Content starts
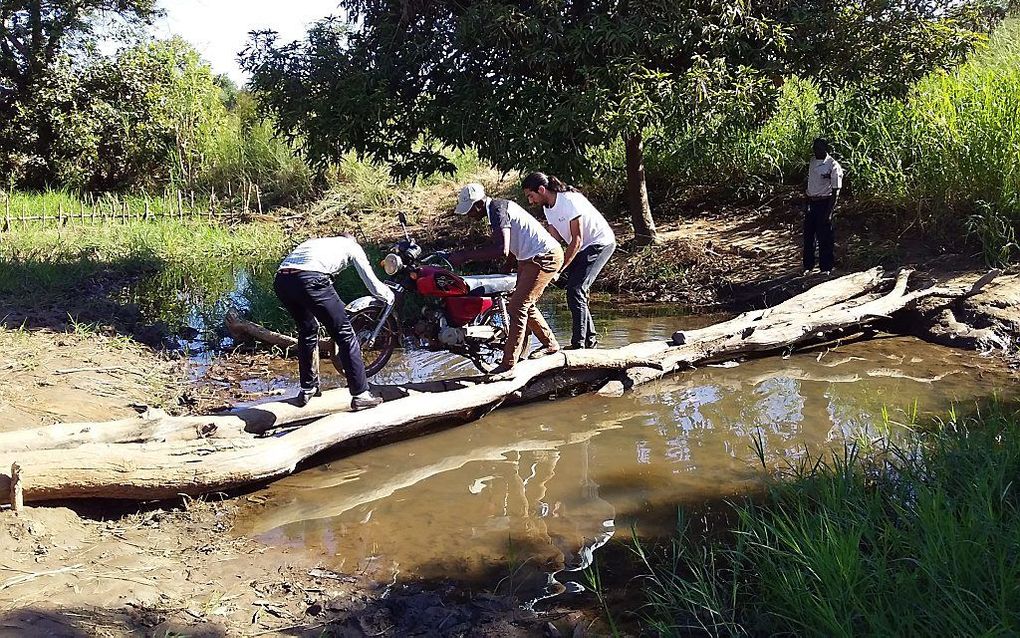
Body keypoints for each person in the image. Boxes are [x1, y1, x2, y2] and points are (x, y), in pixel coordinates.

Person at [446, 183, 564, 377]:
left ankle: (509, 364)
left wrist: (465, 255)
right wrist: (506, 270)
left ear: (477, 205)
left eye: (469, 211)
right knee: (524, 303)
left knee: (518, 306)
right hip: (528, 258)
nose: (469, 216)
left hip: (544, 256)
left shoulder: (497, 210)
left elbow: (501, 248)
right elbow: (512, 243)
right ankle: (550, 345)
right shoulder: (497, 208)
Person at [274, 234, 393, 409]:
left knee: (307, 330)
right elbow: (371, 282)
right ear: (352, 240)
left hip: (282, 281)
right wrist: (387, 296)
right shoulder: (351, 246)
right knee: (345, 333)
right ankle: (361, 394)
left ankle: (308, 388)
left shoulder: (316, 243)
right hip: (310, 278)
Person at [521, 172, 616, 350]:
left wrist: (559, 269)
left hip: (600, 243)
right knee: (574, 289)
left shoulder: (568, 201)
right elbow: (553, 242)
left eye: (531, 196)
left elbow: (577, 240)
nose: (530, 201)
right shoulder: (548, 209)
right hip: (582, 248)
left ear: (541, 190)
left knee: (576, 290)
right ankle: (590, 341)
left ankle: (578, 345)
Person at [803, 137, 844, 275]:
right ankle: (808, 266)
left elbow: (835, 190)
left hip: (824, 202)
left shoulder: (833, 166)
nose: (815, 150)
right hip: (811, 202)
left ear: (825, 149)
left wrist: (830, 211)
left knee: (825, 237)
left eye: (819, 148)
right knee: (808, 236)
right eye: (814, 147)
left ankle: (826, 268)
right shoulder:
Content ends
Content starts
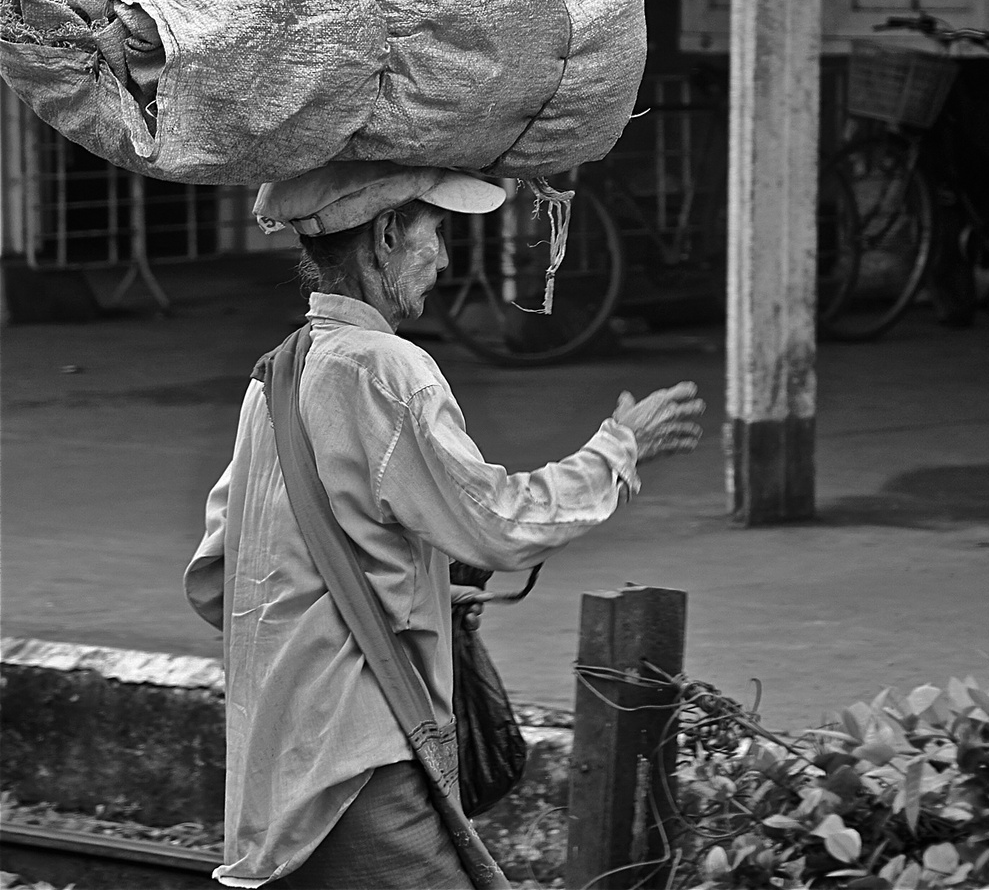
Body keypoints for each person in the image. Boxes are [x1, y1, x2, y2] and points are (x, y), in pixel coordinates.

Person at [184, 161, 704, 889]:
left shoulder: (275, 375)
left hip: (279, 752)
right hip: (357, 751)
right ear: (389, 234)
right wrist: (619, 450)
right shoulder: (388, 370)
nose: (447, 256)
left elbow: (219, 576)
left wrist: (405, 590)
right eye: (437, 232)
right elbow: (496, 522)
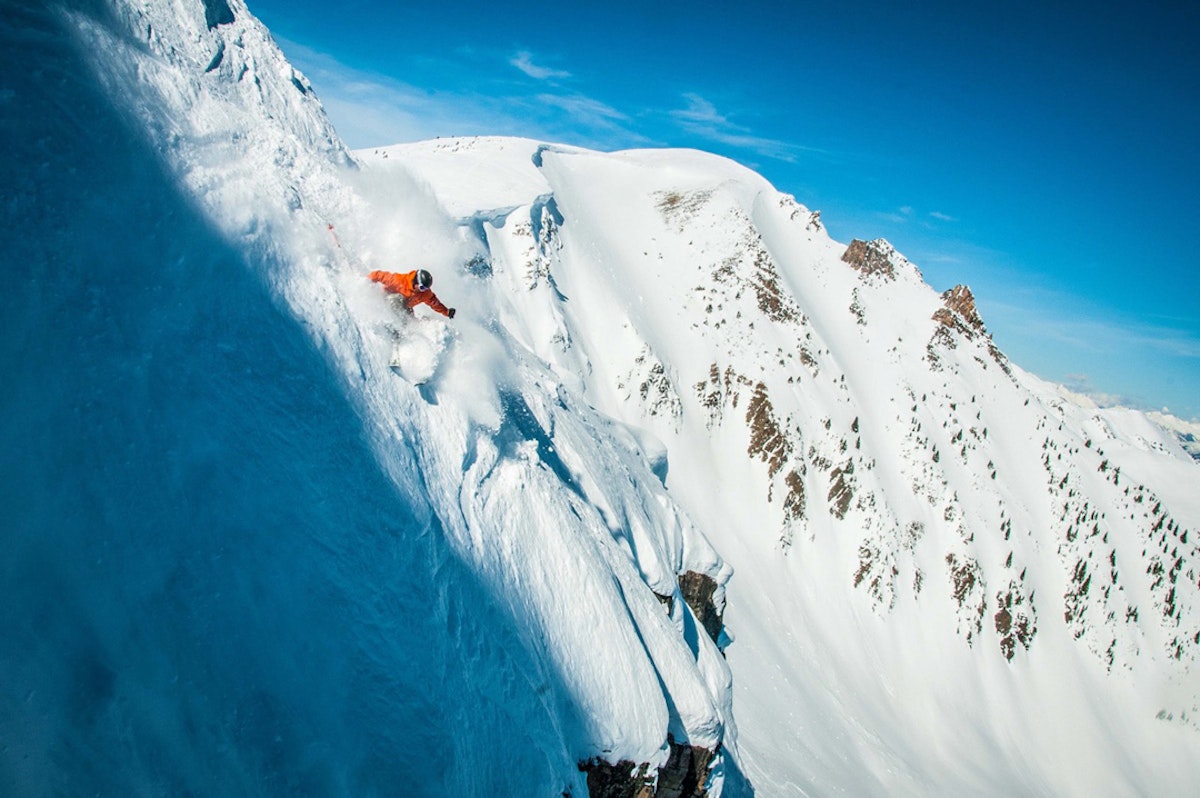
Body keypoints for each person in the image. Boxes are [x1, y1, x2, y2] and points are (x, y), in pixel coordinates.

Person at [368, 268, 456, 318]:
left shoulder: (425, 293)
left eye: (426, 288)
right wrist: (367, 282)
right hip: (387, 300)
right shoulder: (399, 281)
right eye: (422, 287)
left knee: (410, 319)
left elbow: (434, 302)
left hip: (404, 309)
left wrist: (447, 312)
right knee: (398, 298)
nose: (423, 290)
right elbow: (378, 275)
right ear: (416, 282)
Content ends
**AIM OF THE TASK:**
Which lines in the listing have the string "ankle"? Pick them out and copy them.

**ANSWER TO THIS PROBLEM:**
left ankle: (509, 364)
right ankle: (550, 345)
right ankle: (361, 394)
left ankle: (308, 388)
right ankle: (590, 341)
left ankle: (578, 345)
right ankle: (808, 266)
left ankle: (826, 268)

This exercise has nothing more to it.